Second, it seems to me that the detailed topological aspect of this architecture is relatively unimportant for this paper. In particular, if we know the required classical communication, and we can create general graph states, then the details of the topological CNOT are not needed to understand this paper. Moreover, the description of the topological CNOT on pages 4 and 5 makes sense only when you already know how it works, in which case it is redundant. I think it is best to drop section 2 altogether: it is not needed to understand the remainder of the paper, and it is not sufficiently detailed to learn about topological codes from it.
After a good deal of thought and debate among the authors, we politely disagree, and ask to keep this section as-is. The reviewer is correct that Sec. 2 alone is insufficient to understand tQEC; indeed, tQEC is an extremely difficult topic and even full-length tutorials require diligence to grasp.
Our purpose in the section is not to detail tQEC, but to (a) establish a vocabulary for use later in the paper, (b) describe broadly how we expect tQEC to be implemented on our architecture (including introducing the issues of hard fault tolerance and the singular factory resource requirements), and (c) help the reader understand which of the numerous references are most relevant to our system. We believe that if we deleted Sec. 2, that in fact most of the text would ultimately have to be sprinkled throughout other sections in the paper, disrupting their flow and making the paper harder to read, rather than easier.
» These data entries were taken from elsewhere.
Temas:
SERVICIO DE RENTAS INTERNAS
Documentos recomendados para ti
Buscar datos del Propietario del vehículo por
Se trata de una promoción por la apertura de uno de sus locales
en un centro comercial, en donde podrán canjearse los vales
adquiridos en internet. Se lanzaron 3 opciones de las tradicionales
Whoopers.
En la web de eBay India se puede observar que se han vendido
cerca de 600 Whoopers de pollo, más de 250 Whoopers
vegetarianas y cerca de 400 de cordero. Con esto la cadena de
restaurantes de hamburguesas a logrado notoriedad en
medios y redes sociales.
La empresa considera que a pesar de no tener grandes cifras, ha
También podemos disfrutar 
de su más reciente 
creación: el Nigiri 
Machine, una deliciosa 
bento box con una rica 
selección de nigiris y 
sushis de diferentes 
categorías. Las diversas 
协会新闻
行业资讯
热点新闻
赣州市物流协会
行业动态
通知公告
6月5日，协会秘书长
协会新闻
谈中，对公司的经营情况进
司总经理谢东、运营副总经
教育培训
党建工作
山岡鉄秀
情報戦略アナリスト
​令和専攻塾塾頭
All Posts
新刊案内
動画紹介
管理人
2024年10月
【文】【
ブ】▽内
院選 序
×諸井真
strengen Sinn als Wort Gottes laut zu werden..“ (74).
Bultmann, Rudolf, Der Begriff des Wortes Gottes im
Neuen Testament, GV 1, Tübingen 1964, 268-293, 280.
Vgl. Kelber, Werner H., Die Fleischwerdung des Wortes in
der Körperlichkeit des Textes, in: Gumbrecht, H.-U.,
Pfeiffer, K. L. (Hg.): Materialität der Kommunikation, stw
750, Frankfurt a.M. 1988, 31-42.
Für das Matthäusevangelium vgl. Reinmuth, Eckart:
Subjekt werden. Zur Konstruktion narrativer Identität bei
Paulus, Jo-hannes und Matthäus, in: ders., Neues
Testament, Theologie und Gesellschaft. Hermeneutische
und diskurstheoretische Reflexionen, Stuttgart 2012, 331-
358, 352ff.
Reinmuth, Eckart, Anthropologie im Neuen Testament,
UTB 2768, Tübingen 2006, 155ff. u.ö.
Finally, there are a number of serious omissions in the references. The recent paper by Stace, Barrett, and Doherty (http://link.aps.org/doi/10.1103/PhysRevLett.102.200501
) should be cited in the context of qubit loss in surface codes. This is an extremely relevant result for this work, since it shows how to deal with (among other things) fabrication errors in the chip. Other papers that must be cited are references for distributed quantum computing, in particular the paper by Barrett and Kok (http://link.aps.org/doi/10.1103/PhysRevA.71.060310
), and the paper by Lim, Beige, and Kwek (http://link.aps.org/doi/10.1103/PhysRevLett.95.030505
). These show how to create arbitrary graph states based on probabilistic parity gates. Finally, the original paper demonstrating the idea of the parity gate based on a quantum bus is Barrett et al (http://link.aps.org/doi/10.1103/PhysRevA.71.060302
We expanded the discussion of physical gates in Sec. 3.3 to include most of these references. The paper on dynamic loss of lattice qubits is cited in the new introduction to Sec. 2.